Write out every line from the start of the entries below down through the line containing "Dot at: (266, 223)", including both ends, and nothing more.

Dataset records:
----

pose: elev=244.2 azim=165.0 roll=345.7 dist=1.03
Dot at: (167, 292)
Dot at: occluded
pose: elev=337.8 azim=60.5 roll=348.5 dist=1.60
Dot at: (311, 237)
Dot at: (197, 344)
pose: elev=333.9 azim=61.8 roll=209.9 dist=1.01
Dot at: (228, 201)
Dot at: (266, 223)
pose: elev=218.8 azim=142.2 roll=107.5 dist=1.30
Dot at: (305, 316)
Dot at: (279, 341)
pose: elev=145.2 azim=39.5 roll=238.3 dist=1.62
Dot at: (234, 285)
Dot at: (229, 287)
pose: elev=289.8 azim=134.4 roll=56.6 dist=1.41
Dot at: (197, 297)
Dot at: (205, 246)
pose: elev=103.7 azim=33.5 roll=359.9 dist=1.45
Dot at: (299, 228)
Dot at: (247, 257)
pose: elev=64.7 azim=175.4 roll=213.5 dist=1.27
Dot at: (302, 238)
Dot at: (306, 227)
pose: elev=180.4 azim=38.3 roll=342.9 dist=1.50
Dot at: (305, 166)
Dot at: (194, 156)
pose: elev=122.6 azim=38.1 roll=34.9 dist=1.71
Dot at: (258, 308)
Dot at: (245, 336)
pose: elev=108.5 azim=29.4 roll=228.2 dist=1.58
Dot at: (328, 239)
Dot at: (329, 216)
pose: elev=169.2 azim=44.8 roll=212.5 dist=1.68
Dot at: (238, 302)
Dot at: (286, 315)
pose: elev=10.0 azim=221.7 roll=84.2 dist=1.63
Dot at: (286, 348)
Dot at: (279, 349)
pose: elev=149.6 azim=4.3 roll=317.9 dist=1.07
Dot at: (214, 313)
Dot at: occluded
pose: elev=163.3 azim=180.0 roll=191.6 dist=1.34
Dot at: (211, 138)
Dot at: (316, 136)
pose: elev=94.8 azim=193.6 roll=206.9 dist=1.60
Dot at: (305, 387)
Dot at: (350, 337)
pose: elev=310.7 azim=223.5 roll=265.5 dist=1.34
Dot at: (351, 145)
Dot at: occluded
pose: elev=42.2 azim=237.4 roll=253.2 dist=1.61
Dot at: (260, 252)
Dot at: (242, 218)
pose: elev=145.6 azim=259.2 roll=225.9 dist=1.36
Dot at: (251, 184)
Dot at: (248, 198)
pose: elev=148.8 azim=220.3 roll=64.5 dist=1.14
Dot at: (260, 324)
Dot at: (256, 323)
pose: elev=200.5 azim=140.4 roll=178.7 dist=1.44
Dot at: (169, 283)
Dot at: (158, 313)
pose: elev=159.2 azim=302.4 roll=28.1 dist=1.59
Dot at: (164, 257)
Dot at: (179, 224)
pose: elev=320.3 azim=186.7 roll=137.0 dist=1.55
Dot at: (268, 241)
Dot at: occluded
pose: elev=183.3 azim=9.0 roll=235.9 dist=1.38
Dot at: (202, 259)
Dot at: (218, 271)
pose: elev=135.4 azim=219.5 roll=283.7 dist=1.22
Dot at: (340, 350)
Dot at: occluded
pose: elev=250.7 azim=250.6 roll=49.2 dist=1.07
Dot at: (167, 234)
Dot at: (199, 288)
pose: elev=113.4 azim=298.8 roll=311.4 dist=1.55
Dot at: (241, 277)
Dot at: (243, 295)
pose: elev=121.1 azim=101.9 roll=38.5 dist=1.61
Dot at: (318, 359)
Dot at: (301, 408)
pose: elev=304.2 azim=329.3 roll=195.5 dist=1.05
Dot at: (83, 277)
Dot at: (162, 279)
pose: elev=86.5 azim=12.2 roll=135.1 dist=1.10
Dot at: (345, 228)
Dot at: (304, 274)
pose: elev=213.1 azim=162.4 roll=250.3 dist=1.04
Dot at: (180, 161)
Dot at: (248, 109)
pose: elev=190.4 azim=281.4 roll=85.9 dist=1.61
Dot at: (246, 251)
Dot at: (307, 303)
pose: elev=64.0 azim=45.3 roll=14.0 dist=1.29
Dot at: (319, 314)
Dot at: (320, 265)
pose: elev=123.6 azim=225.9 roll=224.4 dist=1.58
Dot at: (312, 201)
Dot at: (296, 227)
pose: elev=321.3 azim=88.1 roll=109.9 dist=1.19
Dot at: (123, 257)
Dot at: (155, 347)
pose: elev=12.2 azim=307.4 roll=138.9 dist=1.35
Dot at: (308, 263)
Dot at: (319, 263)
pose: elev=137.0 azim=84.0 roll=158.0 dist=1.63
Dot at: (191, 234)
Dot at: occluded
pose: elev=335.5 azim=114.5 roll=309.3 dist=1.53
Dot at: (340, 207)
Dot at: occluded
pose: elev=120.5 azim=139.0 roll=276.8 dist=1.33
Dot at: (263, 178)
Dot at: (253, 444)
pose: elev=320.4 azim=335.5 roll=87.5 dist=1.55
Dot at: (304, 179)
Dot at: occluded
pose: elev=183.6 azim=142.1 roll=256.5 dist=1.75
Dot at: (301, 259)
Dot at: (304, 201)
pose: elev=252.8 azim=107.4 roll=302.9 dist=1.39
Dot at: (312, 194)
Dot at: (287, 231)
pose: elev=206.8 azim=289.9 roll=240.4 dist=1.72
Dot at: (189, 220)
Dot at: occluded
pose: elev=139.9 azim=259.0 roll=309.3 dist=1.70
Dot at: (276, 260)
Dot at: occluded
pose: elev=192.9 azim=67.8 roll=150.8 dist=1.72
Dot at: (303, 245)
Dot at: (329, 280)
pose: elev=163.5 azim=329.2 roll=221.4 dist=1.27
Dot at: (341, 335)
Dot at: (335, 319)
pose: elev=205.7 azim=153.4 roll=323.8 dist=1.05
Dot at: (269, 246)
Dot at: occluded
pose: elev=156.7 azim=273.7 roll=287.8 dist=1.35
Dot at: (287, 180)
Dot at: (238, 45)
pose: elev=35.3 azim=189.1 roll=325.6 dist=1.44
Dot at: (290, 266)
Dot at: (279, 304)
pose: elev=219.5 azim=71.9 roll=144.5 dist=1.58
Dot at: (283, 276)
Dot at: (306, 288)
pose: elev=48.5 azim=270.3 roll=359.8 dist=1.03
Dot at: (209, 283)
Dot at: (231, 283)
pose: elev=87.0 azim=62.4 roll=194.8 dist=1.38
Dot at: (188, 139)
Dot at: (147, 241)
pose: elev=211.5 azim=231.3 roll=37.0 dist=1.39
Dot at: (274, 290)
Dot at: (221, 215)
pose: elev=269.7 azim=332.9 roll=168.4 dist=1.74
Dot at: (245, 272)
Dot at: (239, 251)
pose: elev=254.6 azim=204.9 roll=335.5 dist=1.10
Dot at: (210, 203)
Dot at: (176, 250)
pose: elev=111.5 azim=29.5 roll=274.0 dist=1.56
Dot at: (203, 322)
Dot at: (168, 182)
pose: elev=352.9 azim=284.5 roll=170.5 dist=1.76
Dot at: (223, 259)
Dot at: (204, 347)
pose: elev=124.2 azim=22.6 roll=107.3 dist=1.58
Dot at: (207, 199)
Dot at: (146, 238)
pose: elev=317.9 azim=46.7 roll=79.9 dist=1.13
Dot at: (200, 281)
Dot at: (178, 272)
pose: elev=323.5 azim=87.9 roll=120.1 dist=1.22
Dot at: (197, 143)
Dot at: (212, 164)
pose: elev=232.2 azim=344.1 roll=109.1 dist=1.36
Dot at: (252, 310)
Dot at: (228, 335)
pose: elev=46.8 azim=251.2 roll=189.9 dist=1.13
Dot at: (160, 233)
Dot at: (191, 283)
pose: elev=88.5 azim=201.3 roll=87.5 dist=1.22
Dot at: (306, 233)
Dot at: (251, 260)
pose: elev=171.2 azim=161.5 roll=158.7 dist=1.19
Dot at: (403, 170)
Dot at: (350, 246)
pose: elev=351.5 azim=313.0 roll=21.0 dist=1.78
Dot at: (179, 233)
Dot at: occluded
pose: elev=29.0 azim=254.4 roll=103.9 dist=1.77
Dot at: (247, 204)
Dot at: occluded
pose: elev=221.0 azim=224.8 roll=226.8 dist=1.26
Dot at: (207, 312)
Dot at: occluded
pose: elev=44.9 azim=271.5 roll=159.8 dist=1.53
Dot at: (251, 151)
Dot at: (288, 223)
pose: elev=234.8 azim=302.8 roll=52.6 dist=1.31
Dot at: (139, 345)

----

**Answer to this problem:**
pose: elev=244.2 azim=165.0 roll=345.7 dist=1.03
Dot at: (167, 292)
Dot at: occluded
pose: elev=337.8 azim=60.5 roll=348.5 dist=1.60
Dot at: (311, 237)
Dot at: (197, 344)
pose: elev=333.9 azim=61.8 roll=209.9 dist=1.01
Dot at: (228, 201)
Dot at: (266, 223)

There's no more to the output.